Vous soulevez ici un bon point. Je pense qu’il serait acceptable ou du moins très défendable que vous ajoutiez à la portion résidence principale de votre plex la portion du terrain exclusivement utilisée par le propriétaire occupant. Cet ajout aurait probablement pour effet d’accroître la portion résidence principale de l’immeuble et donc d’exempter une plus forte proportion du gain réalisé à la vente de ladite propriété. Un point à souligner : n’oubliez pas d’être conséquent dans le calcul de la proportion attribuée à la résidence principale de votre immeuble.

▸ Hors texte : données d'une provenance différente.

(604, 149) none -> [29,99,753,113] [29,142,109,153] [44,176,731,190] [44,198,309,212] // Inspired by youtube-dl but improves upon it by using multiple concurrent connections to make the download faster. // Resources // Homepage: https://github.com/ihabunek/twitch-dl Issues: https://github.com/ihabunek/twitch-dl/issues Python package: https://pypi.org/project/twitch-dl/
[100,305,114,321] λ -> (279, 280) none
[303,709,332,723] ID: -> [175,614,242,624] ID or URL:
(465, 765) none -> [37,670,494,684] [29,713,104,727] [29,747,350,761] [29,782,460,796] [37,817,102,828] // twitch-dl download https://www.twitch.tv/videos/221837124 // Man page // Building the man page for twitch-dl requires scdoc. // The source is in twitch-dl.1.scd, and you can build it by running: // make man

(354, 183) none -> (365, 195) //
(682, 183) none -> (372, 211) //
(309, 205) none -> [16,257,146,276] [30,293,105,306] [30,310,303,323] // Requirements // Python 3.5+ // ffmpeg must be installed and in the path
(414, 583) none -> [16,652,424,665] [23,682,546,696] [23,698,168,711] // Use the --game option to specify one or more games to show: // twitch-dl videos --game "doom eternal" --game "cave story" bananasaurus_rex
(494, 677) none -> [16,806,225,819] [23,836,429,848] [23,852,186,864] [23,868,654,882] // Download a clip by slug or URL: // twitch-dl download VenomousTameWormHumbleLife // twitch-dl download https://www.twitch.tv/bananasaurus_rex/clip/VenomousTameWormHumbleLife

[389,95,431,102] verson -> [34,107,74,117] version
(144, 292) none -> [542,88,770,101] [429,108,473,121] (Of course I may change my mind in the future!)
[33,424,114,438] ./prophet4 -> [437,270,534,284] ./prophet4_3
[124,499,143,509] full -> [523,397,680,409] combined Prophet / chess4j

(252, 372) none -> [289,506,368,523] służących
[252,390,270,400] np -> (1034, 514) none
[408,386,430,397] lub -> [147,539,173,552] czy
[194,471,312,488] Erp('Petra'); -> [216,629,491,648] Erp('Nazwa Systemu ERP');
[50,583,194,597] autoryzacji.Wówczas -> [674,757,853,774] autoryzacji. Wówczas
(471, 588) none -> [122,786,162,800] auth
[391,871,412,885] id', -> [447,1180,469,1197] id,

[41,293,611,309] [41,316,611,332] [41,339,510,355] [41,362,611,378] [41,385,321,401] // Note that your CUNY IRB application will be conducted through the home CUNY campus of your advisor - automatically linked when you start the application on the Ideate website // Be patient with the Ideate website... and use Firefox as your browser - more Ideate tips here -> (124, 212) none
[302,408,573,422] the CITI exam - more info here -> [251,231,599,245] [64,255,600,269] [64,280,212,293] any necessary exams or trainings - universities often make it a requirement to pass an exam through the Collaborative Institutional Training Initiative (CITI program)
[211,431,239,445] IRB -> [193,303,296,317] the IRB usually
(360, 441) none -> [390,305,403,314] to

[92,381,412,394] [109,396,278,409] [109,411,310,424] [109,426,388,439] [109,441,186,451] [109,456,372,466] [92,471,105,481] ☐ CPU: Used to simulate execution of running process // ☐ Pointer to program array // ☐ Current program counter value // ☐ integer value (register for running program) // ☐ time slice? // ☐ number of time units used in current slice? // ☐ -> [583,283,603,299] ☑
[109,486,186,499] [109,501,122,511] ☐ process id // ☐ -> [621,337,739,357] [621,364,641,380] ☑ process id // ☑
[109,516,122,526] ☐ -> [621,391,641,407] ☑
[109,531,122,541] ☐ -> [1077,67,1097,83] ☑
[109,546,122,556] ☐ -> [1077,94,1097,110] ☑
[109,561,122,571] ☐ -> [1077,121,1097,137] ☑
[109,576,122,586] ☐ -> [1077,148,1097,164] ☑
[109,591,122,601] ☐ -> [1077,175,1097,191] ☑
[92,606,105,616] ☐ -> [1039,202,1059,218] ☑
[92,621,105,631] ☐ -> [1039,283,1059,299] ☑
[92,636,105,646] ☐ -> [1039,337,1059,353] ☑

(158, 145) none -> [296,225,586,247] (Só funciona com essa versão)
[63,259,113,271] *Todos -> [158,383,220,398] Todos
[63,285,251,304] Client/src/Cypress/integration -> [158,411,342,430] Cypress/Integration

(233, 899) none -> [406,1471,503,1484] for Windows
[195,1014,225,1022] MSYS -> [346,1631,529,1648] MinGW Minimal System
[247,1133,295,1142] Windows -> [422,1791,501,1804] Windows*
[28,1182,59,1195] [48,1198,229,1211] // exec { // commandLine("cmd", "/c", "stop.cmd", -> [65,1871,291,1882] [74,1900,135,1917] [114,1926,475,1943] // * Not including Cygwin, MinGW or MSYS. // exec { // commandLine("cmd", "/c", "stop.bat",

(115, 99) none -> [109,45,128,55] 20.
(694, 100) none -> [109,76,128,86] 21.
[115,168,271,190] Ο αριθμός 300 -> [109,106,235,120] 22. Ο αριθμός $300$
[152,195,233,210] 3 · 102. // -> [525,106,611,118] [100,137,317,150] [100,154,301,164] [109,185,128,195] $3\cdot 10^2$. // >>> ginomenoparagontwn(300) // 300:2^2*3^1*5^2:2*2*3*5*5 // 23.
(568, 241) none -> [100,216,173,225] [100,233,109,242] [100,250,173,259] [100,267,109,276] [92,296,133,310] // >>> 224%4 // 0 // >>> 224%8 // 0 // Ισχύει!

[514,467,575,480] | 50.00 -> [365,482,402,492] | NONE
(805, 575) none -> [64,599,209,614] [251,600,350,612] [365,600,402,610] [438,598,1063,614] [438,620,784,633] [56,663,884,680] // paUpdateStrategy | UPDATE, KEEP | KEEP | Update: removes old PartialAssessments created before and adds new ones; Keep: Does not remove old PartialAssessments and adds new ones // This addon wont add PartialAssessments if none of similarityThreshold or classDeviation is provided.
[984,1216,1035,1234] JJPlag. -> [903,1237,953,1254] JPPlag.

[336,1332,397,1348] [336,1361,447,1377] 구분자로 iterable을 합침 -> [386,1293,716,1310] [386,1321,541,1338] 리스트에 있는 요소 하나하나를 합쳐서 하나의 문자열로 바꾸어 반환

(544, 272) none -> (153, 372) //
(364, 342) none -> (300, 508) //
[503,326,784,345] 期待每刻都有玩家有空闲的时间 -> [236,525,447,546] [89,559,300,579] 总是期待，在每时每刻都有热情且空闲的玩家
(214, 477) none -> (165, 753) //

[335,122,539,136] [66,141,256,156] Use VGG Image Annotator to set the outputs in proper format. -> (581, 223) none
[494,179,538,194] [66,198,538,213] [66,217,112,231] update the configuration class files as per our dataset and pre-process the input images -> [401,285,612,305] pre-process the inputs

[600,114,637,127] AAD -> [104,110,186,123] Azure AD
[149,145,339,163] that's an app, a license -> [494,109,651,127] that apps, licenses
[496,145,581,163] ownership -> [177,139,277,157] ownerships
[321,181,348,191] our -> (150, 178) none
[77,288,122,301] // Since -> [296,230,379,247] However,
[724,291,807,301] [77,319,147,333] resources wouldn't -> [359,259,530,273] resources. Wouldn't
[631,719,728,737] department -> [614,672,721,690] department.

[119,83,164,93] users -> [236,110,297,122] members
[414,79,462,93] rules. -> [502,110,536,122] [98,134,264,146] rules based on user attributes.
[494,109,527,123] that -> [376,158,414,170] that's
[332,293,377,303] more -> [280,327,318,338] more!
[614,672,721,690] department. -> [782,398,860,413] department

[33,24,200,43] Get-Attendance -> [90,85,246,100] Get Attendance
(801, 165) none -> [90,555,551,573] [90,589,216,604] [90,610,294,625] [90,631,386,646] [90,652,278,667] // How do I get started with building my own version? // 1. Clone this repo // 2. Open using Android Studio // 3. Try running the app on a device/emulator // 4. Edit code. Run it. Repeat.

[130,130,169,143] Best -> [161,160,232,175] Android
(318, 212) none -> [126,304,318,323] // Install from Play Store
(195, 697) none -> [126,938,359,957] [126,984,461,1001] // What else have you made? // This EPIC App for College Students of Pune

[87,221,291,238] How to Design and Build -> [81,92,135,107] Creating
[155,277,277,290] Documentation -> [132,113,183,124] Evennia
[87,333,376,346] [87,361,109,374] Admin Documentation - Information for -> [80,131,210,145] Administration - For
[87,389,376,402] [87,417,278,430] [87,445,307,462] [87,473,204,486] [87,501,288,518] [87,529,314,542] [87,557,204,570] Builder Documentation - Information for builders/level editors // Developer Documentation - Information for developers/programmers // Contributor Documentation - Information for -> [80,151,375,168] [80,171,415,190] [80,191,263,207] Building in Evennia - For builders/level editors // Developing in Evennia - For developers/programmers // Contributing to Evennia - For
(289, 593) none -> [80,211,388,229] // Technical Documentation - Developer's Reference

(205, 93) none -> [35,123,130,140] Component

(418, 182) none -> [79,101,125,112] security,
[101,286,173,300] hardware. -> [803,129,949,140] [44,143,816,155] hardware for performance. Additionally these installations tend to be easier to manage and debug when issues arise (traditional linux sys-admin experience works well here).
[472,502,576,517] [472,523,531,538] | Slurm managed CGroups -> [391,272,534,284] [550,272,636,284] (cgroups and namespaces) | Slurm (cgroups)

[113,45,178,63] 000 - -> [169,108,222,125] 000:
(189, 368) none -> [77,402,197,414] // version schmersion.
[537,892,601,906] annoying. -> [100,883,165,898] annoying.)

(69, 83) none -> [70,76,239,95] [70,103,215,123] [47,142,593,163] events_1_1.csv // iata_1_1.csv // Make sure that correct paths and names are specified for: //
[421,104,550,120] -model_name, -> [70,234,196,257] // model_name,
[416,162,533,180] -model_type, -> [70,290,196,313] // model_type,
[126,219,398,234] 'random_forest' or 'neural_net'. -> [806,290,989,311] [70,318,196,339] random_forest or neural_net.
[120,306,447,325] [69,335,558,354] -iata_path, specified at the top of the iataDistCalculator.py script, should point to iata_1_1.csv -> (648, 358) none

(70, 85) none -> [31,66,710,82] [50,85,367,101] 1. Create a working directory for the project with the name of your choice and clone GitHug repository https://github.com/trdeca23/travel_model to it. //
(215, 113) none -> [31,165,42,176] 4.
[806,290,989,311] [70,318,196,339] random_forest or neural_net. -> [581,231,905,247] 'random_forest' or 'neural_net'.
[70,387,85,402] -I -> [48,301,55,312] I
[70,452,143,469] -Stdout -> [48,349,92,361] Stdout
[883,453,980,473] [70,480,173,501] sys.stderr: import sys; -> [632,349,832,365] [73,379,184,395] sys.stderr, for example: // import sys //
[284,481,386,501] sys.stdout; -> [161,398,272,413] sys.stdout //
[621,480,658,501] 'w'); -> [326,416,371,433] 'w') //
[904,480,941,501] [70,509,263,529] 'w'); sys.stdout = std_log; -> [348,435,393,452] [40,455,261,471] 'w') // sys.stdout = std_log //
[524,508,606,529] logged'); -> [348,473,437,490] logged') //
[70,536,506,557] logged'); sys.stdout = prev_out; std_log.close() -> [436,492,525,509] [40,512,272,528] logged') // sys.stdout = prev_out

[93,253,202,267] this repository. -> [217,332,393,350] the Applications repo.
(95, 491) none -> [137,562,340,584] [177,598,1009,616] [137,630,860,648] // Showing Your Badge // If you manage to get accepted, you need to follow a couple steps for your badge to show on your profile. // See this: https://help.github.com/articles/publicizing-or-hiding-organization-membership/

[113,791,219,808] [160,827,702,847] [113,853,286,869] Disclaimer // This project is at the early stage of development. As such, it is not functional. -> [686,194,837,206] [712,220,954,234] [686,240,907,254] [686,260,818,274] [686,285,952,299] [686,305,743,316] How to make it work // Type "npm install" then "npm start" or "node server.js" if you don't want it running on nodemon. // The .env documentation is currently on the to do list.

Celle utilisée à la vente de la propriété doit être la même que celle utilisée au cours des années antérieures au moment de déclarer les revenus et dépenses de la portion à revenus de votre propriété.

 

 

Utiliser les cotisations inutilisées au REER pour contenir l’appétit du fisc

 

 

Deux aspects n’ont pas été mentionnés dans votre réponse :

 

1- Est-ce que cette personne a pris de l’amortissement durant les années de sa possession de l’immeuble ? La personne (le vendeur) n’en parle pas. L’amortissement pris sur un immeuble locatif est de l’impôt reporté. On peut prendre de l’amortissement durant certaines années et pas à d’autres. Il est donc facile d’oublier cet aspect, surtout si on a été propriétaire de l’immeuble pendant de nombreuses années. Les deux paliers d’impôt ne l’oublieront pas, eux. En principe, l’amortissement s’additionnera au gain en capital lors de la vente de l’immeuble. Donc, le vendeur a-t-il pris de l’amortissement depuis l’achat de son immeuble locatif ?

 

2- Pour diminuer la facture d’impôt lors de la vente d’un immeuble locatif, les sommes inutilisées dans un REER peuvent faire baisser le montant à payer, et ce, même si les revenus d’emploi sont minimes. Dans mon cas, ce montant des sommes inutilisées de mon REER était important. La liquidité de la vente d’un immeuble permet d’acheter facilement des REER dès maintenant et de réduire ensuite la facture d’impôt.

 

Est-ce que mon analyse est valable ?

 

 A. L.

 

Lac-Beauport

 

Vous soulevez là deux bons points. La dépense d’amortissement réclamée durant les années d’exploitation de la propriété donne lieu à une récupération d’amortissement dans l’année de la vente de la propriété. Cette récupération correspond au cumul de la dépense d’amortissement déclarée durant toutes ces années d’exploitation. Le montant cumulé s’ajoute alors au revenu imposable du propriétaire en plus du gain en capital imposable.

 

Par ailleurs, verser les cotisations inutilisées et accumulées au REER pour réduire l’appétit du fisc à la vente de la propriété est tout indiqué.